ABUJA, Nigeria — Boko Haram and their kidnapping of nearly three hundred Nigerian schoolgirls has sparked an international debate about the link between violence and poverty. The extremist group, formed in the impoverished region of Maiduguri in 2002, has focused its recruitment efforts on penniless young men and children, offering financial security and vengeance against the western world.
While officially denounced by the wider Islamic community, Boko Haram has grown in power during the last decade. The Nigerian government has done little to stop them. Meanwhile, Nigeria’s women and girls have lived in a state of fear, heightened by the recent raid of the girls’ school and the abduction of its students.
In a recent CNN report, Imam Mohamed Magid, representative and president of the Islamic Society of North America, and Ritu Sharma, co-founder of Women Thrive Worldwide, have blamed the extremists’ foot-hold on the unacceptable levels of poverty in Nigeria and its neighboring states. “It is little wonder,” say Magid and Sharma, “that the local population is disillusioned, and in some cases tempted by misleading promises of something better.”
Yet “temptation” to criminal behavior does not complete the equation. The link between violence and poverty is a complicated one, comprised of many strings and hidden chains. Studies both of genetics and of law are showing that violence and poverty are more closely connected than previously imagined. Both these factors contribute to the perpetuation of poverty and the violence that shadows it.

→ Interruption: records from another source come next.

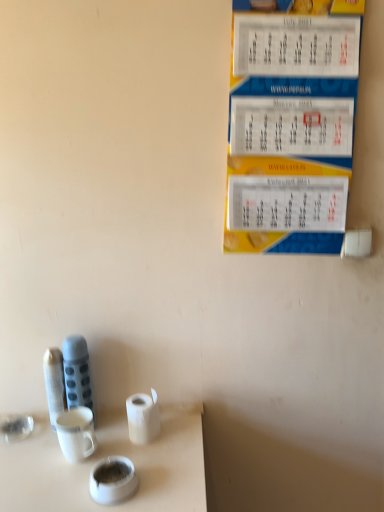
The image size is (384, 512). What do you see at coordinates (143, 417) in the screenshot? I see `white matte toilet paper at lower center` at bounding box center [143, 417].

The height and width of the screenshot is (512, 384). I want to click on white matte toilet paper at lower center, so click(x=143, y=417).

Is white glossy teacup at lower center shorter than white matte toilet paper at lower center?

Correct, white glossy teacup at lower center is not as tall as white matte toilet paper at lower center.

Does point (116, 497) come behind point (135, 415)?

No, (116, 497) is in front of (135, 415).

Identify the location of toilet paper on the right of white glossy teacup at lower center. The height and width of the screenshot is (512, 384). (143, 417).

Considering the relative positions of white glossy teacup at lower center and white matte toilet paper at lower center in the image provided, is white glossy teacup at lower center to the left or to the right of white matte toilet paper at lower center?

white glossy teacup at lower center is to the left of white matte toilet paper at lower center.

What's the angular difference between yellow paper calendar at upper right and white glossy teacup at lower center's facing directions?

They differ by 11.5 degrees in their facing directions.

The image size is (384, 512). Identify the location of teacup below the yellow paper calendar at upper right (from the image's perspective). (113, 480).

From a real-world perspective, is yellow paper calendar at upper right on white glossy teacup at lower center?

Indeed, from a real-world perspective, yellow paper calendar at upper right stands above white glossy teacup at lower center.

Can white matte toilet paper at lower center be found inside yellow paper calendar at upper right?

No, white matte toilet paper at lower center is located outside of yellow paper calendar at upper right.

Would you say yellow paper calendar at upper right is a long distance from white matte toilet paper at lower center?

yellow paper calendar at upper right is actually quite close to white matte toilet paper at lower center.

From the image's perspective, which is above, yellow paper calendar at upper right or white matte toilet paper at lower center?

yellow paper calendar at upper right appears higher in the image.

Between yellow paper calendar at upper right and white matte toilet paper at lower center, which one is positioned in front?

yellow paper calendar at upper right is in front.

From the image's perspective, between matte gray thermos at left and yellow paper calendar at upper right, which one is located above?

yellow paper calendar at upper right.

Does point (66, 351) appear closer or farther from the camera than point (278, 41)?

Point (66, 351) is farther from the camera than point (278, 41).

Would you say matte gray thermos at left is a long distance from yellow paper calendar at upper right?

That's not correct — matte gray thermos at left is a little close to yellow paper calendar at upper right.

From the image's perspective, which one is positioned lower, yellow paper calendar at upper right or matte gray thermos at left?

matte gray thermos at left is shown below in the image.

Is the surface of yellow paper calendar at upper right in direct contact with matte gray thermos at left?

No, yellow paper calendar at upper right is not next to matte gray thermos at left.

At what (x,y) coordinates should I click in order to perform the action: click on menu above the matte gray thermos at left (from the image's perspective). Please return your answer as a coordinate pair (x, y). The height and width of the screenshot is (512, 384). Looking at the image, I should click on (291, 125).

Between yellow paper calendar at upper right and matte gray thermos at left, which one appears on the right side from the viewer's perspective?

Positioned to the right is yellow paper calendar at upper right.

At what (x,y) coordinates should I click in order to perform the action: click on toilet paper lying on the right of matte gray thermos at left. Please return your answer as a coordinate pair (x, y). The image size is (384, 512). Looking at the image, I should click on (143, 417).

Is matte gray thermos at left positioned beyond the bounds of white matte toilet paper at lower center?

Yes, matte gray thermos at left is located beyond the bounds of white matte toilet paper at lower center.

In the image, is matte gray thermos at left on the left side or the right side of white matte toilet paper at lower center?

In the image, matte gray thermos at left appears on the left side of white matte toilet paper at lower center.

Is white matte toilet paper at lower center not inside matte gray thermos at left?

white matte toilet paper at lower center lies outside matte gray thermos at left's area.

Considering the relative sizes of white matte toilet paper at lower center and matte gray thermos at left in the image provided, is white matte toilet paper at lower center bigger than matte gray thermos at left?

Actually, white matte toilet paper at lower center might be smaller than matte gray thermos at left.

You are a GUI agent. You are given a task and a screenshot of the screen. Output one action in this format:
    pyautogui.click(x=<x>, y=<y>)
    Task: Click on the toilet paper on the right of matte gray thermos at left
    This screenshot has height=512, width=384.
    Given the screenshot: What is the action you would take?
    pyautogui.click(x=143, y=417)

Considering the relative sizes of white matte toilet paper at lower center and matte gray thermos at left in the image provided, is white matte toilet paper at lower center thinner than matte gray thermos at left?

No.

Image resolution: width=384 pixels, height=512 pixels. Find the location of `toilet paper above the white glossy teacup at lower center (from the image's perspective)`. toilet paper above the white glossy teacup at lower center (from the image's perspective) is located at coordinates (143, 417).

At what (x,y) coordinates should I click in order to perform the action: click on teacup directly beneath the yellow paper calendar at upper right (from a real-world perspective). Please return your answer as a coordinate pair (x, y). The width and height of the screenshot is (384, 512). Looking at the image, I should click on (113, 480).

Estimate the real-world distances between objects in this image. Which object is closer to yellow paper calendar at upper right, white glossy teacup at lower center or matte gray thermos at left?

The object closer to yellow paper calendar at upper right is matte gray thermos at left.

Which object lies nearer to the anchor point white matte toilet paper at lower center, yellow paper calendar at upper right or white glossy teacup at lower center?

Based on the image, white glossy teacup at lower center appears to be nearer to white matte toilet paper at lower center.

When comparing their distances from white glossy teacup at lower center, does matte gray thermos at left or yellow paper calendar at upper right seem further?

Among the two, yellow paper calendar at upper right is located further to white glossy teacup at lower center.

From the image, which object appears to be nearer to white matte toilet paper at lower center, white glossy teacup at lower center or matte gray thermos at left?

Among the two, white glossy teacup at lower center is located nearer to white matte toilet paper at lower center.

Based on their spatial positions, is yellow paper calendar at upper right or white matte toilet paper at lower center closer to white glossy teacup at lower center?

white matte toilet paper at lower center is closer to white glossy teacup at lower center.

Which object lies further to the anchor point white glossy teacup at lower center, yellow paper calendar at upper right or matte gray thermos at left?

yellow paper calendar at upper right lies further to white glossy teacup at lower center than the other object.

When comparing their distances from matte gray thermos at left, does white glossy teacup at lower center or yellow paper calendar at upper right seem closer?

Among the two, white glossy teacup at lower center is located nearer to matte gray thermos at left.

Estimate the real-world distances between objects in this image. Which object is closer to white matte toilet paper at lower center, yellow paper calendar at upper right or matte gray thermos at left?

The object closer to white matte toilet paper at lower center is matte gray thermos at left.

The image size is (384, 512). Find the location of `stationery that lies between yellow paper calendar at upper right and white glossy teacup at lower center from top to bottom`. stationery that lies between yellow paper calendar at upper right and white glossy teacup at lower center from top to bottom is located at coordinates point(77,373).

Locate an element on the screen. The width and height of the screenshot is (384, 512). toilet paper between yellow paper calendar at upper right and white glossy teacup at lower center from top to bottom is located at coordinates (143, 417).

Image resolution: width=384 pixels, height=512 pixels. Find the location of `toilet paper positioned between white glossy teacup at lower center and matte gray thermos at left from near to far`. toilet paper positioned between white glossy teacup at lower center and matte gray thermos at left from near to far is located at coordinates (143, 417).

At what (x,y) coordinates should I click in order to perform the action: click on stationery between yellow paper calendar at upper right and white matte toilet paper at lower center in the up-down direction. Please return your answer as a coordinate pair (x, y). The width and height of the screenshot is (384, 512). Looking at the image, I should click on (77, 373).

Gary Haugen is the author of “The Locust Effect: Why the End of Poverty Requires the End of Violence.” In his book, Haugen acknowledges the traditional contributors to poverty — hunger, corrupt politicians, disease and more — but he directs his focus at the judicial system. For the world’s poor, the legal system is another contributor to violence.

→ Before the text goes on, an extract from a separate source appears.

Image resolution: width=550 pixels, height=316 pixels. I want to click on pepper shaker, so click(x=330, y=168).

Gender-based violence, slavery, police brutality and land theft are all protected by law in some countries, especially those that were formerly colonial possessions. The perpetrators of these violent crimes benefit from the law because that legislation is in most cases a hold-over from colonial rule, when courts were meant to protect the crown and to profit off the poor or vulnerable.
Haugen argues that commonplace acts of violence like domestic abuse and police brutality may be greater contributors to poverty than even war or genocide, trapping the poor in an institution-driven loop with minimal concern for their well-being.
When it comes to remedying this situation, Haugen urges that nations be index-ranked according to their justice systems. He hopes that such a scale, like those used to evaluate economics, poverty and education, may put the quiet crisis into perspective and inspire action.
Coming at the problem from another angle, scientists in South Africa have conducted groundbreaking research into the genetics of poverty. Barak Morgan and his team at the University of Cape Town have detected a condition that they term “toxic stress.”
Found predominantly among poor communities, toxic stress is a broad term for a series of harmful epigenetic markers that implant themselves on a child’s DNA during early development. The markers may appear for a range of purposes, including poor nutrition, lack of nurturing, neglect, the constant stress of poverty and physical or emotional violence.
The first three years of a child’s life are the most crucial. Though childhood has long been the focus of research, Morgan and other scientists are working to narrow the focus to a period of 1000 days. Studies show that babies and infants are more sensitive to their environments during these first three years than they will be at any other time in their lives. During this period, negative environmental stimuli can have devastating results.
In the same way that positive stimuli aid in children’s brain development, negative stimuli like stress and malnourishment can impede it, preconditioning an infant to poor self-regulation and a kind of stunted emotional state. An adult who experienced toxic stress as a child, according to Morgan, is more likely to face financial difficulty, develop substance abuse problems, earn a lower income, suffer poor physical health, become a criminal or even commit suicide.
Exacerbating the problem, sufferers of toxic stress are more likely than non-sufferers to raise their children in a toxic environment. Overcoming toxic stress then becomes a generational battle.
Morgan hopes that his findings will be leverage for improving the care of babies and infants in poverty-stricken areas. After all, preventing or reducing toxic stress is not only easier but cheaper than trying to make corrections during later childhood and eventually adulthood.
In South Africa, health workers are proving useful in combating toxic stress. They visit new mothers and take the time to teach them about proper infant care.
When health workers are not available, cash transfers may be the ticket to curbing stress-induced poverty. In exchange for sending their children to school, attending post-pregnancy workshops and immunizing their children, mothers in some countries can receive government stipends. This money can be spent on school, nutritious food, medicine or home improvement, all of which improve a child’s environment even more.
The link between violence and poverty is a strong and long-standing one, but pioneers like Haugen and Morgan continue to deepen our understanding of this complex topic.
And with greater understanding comes a greater power to act.